## WHAT THIS EXERCISE ASKS
[1] In the Edwin Edwards article, what nickname is Edwards given?
[2] Reproduce the Edwin Edwards article verbatim, from "I am standing" to "over the phone).".
[3] Extend the Edwin Edwards article past its final sentence.

## DOCUMENT PASSAGE
===

Friday, May 12, 2000 4:00 PM UTC2000-05-12T16:00:00Zl, M j, Y g:i A T

End of the rogue

The "Pirate Kingfish" savors his final free days before a jury lowers the boom.

End of the rogue

I am standing in the kitchen of the one they call the Pirate Kingfish. It’s two weeks before the verdict will be delivered in Edwin Edwards’ corruption trial, and after nagging entreaties, the former Democratic governor of Louisiana has permitted a peek into what could be his last days as a free man (“Get on down hee-ahh,” he grudgingly acceded over the phone).

===

## DATA EXCERPTS
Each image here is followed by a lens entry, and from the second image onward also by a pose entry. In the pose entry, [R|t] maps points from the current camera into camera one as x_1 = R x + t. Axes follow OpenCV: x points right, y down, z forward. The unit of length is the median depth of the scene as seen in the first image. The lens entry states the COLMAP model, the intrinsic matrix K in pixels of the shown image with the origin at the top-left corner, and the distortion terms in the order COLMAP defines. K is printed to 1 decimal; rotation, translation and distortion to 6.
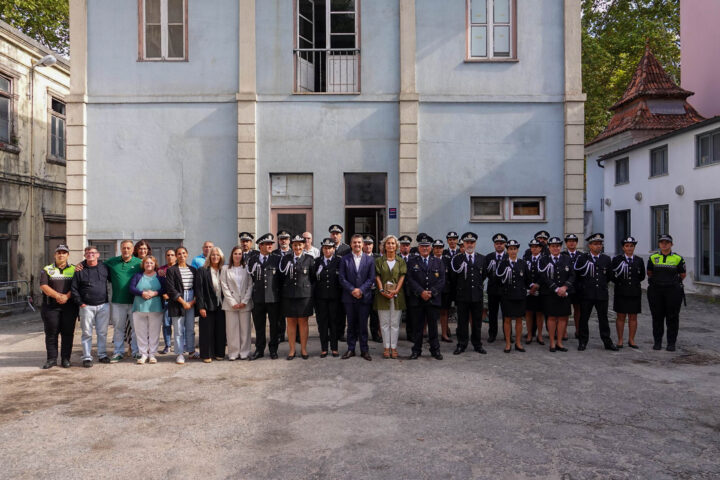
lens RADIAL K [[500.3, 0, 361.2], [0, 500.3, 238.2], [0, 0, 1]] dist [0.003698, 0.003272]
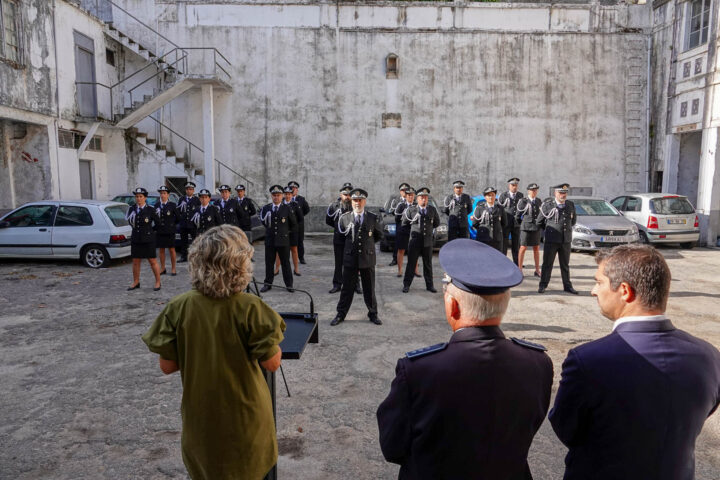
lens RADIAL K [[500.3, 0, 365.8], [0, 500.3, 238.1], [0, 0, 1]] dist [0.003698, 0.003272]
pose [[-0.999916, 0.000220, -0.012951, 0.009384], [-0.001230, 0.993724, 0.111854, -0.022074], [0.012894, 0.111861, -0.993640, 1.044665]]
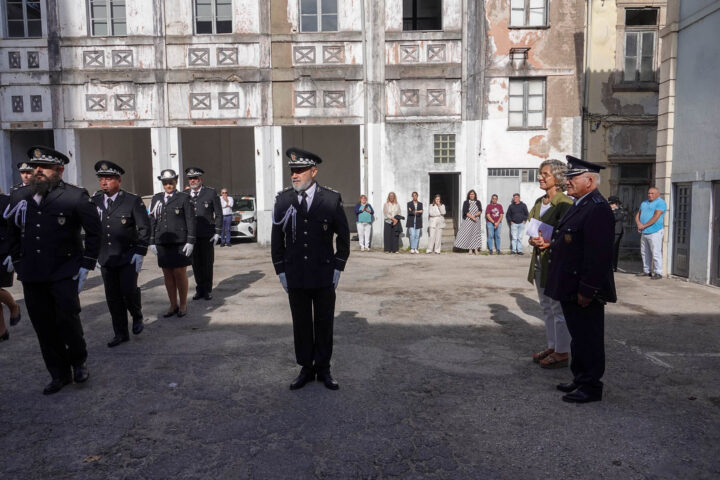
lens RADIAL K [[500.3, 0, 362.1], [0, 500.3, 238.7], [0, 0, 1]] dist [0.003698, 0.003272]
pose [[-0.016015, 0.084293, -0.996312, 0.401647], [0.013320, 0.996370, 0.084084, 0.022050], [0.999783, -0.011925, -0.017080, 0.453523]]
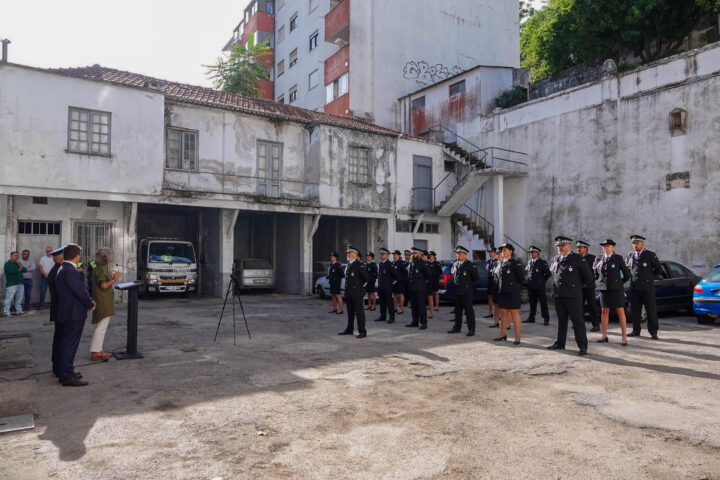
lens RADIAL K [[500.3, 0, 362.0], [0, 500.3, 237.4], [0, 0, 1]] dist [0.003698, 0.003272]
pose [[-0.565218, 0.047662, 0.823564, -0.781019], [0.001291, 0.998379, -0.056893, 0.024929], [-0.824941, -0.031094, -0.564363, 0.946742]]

===

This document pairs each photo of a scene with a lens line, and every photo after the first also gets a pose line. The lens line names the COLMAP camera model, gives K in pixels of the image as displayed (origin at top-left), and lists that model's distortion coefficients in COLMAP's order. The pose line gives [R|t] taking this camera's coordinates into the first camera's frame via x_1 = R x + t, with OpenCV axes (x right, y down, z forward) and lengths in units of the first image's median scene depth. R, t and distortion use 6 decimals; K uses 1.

===

## ANSWERS FOR THE TASKS
[1] The Pirate Kingfish.

[2]
I am standing in the kitchen of the one they call the Pirate Kingfish. It’s two weeks before the verdict will be delivered in Edwin Edwards’ corruption trial, and after nagging entreaties, the former Democratic governor of Louisiana has permitted a peek into what could be his last days as a free man (“Get on down hee-ahh,” he grudgingly acceded over the phone).

[3]
Edwards is late for our afternoon appointment, so I’m grilling George, his cook, a liberally tattooed ex-con. As George sings the Guv’nah’s hosannas while stabbing a strawberry pie crust with a fork, a haggard Edwards walks in, tossing his keys on the counter. Back from a third day of jury deliberations, he looks unhappy to have a visitor. I don’t wait for an introduction before presumptuously making chummy. I inform Edwards that George, here, has allowed me to rifle through Edwards’ underwear drawers. Edwards does not offer a courtesy smile, and instead fixes me with a stare through those possum-like orbs that served him so well during governor’s-mansion poker games. “It don’t both-ahhh me none,” he shrugs. “Everybody else does.”